◆ YOUR INSTRUCTIONS
Would you transcribe each entry exactly as it stands, omitting the pictures?

━━ DATASET CONTENT ━━

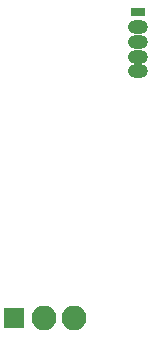
<source format=gbr>
G04 #@! TF.GenerationSoftware,KiCad,Pcbnew,5.0.0-rc2-be01b52~65~ubuntu17.10.1*
G04 #@! TF.CreationDate,2018-06-21T16:11:27-04:00*
G04 #@! TF.ProjectId,pmtcmini-h10721,706D74636D696E692D6831303732312E,rev?*
G04 #@! TF.SameCoordinates,Original*
G04 #@! TF.FileFunction,Soldermask,Bot*
G04 #@! TF.FilePolarity,Negative*
%FSLAX46Y46*%
G04 Gerber Fmt 4.6, Leading zero omitted, Abs format (unit mm)*
G04 Created by KiCad (PCBNEW 5.0.0-rc2-be01b52~65~ubuntu17.10.1) date Thu Jun 21 16:11:27 2018*
%MOMM*%
%LPD*%
G01*
G04 APERTURE LIST*
%ADD10R,1.300000X0.800000*%
%ADD11O,1.700000X1.200000*%
%ADD12R,1.700000X1.700000*%
%ADD13O,2.100000X2.100000*%
G04 APERTURE END LIST*
D10*
G04 #@! TO.C,J2*
X141450000Y-65450000D03*
D11*
X141450000Y-66700000D03*
X141450000Y-67950000D03*
X141450000Y-69200000D03*
X141450000Y-70450000D03*
G04 #@! TD*
D12*
G04 #@! TO.C,J1*
X130950000Y-91300000D03*
D13*
X133490000Y-91300000D03*
X136030000Y-91300000D03*
G04 #@! TD*
M02*

</source>
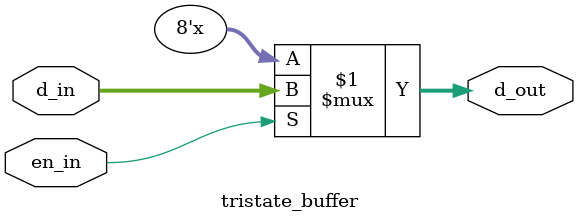
<source format=v>
`timescale 1ns / 1ps


module tristate_buffer #(parameter DATA_WIDTH = 8) (
                        input [DATA_WIDTH-1:0] d_in,
                        input en_in,
                        output [DATA_WIDTH-1:0] d_out
                        );
                        
    assign #4 d_out = en_in ? d_in : 8'bzzzz_zzzz;
    
endmodule

</source>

━━━

◆ ANSWER TO THIS PROBLEM
<source format=gbr>
G04 #@! TF.GenerationSoftware,KiCad,Pcbnew,5.0.0-rc2-be01b52~65~ubuntu17.10.1*
G04 #@! TF.CreationDate,2018-06-21T16:11:27-04:00*
G04 #@! TF.ProjectId,pmtcmini-h10721,706D74636D696E692D6831303732312E,rev?*
G04 #@! TF.SameCoordinates,Original*
G04 #@! TF.FileFunction,Soldermask,Bot*
G04 #@! TF.FilePolarity,Negative*
%FSLAX46Y46*%
G04 Gerber Fmt 4.6, Leading zero omitted, Abs format (unit mm)*
G04 Created by KiCad (PCBNEW 5.0.0-rc2-be01b52~65~ubuntu17.10.1) date Thu Jun 21 16:11:27 2018*
%MOMM*%
%LPD*%
G01*
G04 APERTURE LIST*
%ADD10R,1.300000X0.800000*%
%ADD11O,1.700000X1.200000*%
%ADD12R,1.700000X1.700000*%
%ADD13O,2.100000X2.100000*%
G04 APERTURE END LIST*
D10*
G04 #@! TO.C,J2*
X141450000Y-65450000D03*
D11*
X141450000Y-66700000D03*
X141450000Y-67950000D03*
X141450000Y-69200000D03*
X141450000Y-70450000D03*
G04 #@! TD*
D12*
G04 #@! TO.C,J1*
X130950000Y-91300000D03*
D13*
X133490000Y-91300000D03*
X136030000Y-91300000D03*
G04 #@! TD*
M02*

</source>
<source format=v>
`timescale 1ns / 1ps


module tristate_buffer #(parameter DATA_WIDTH = 8) (
                        input [DATA_WIDTH-1:0] d_in,
                        input en_in,
                        output [DATA_WIDTH-1:0] d_out
                        );
                        
    assign #4 d_out = en_in ? d_in : 8'bzzzz_zzzz;
    
endmodule

</source>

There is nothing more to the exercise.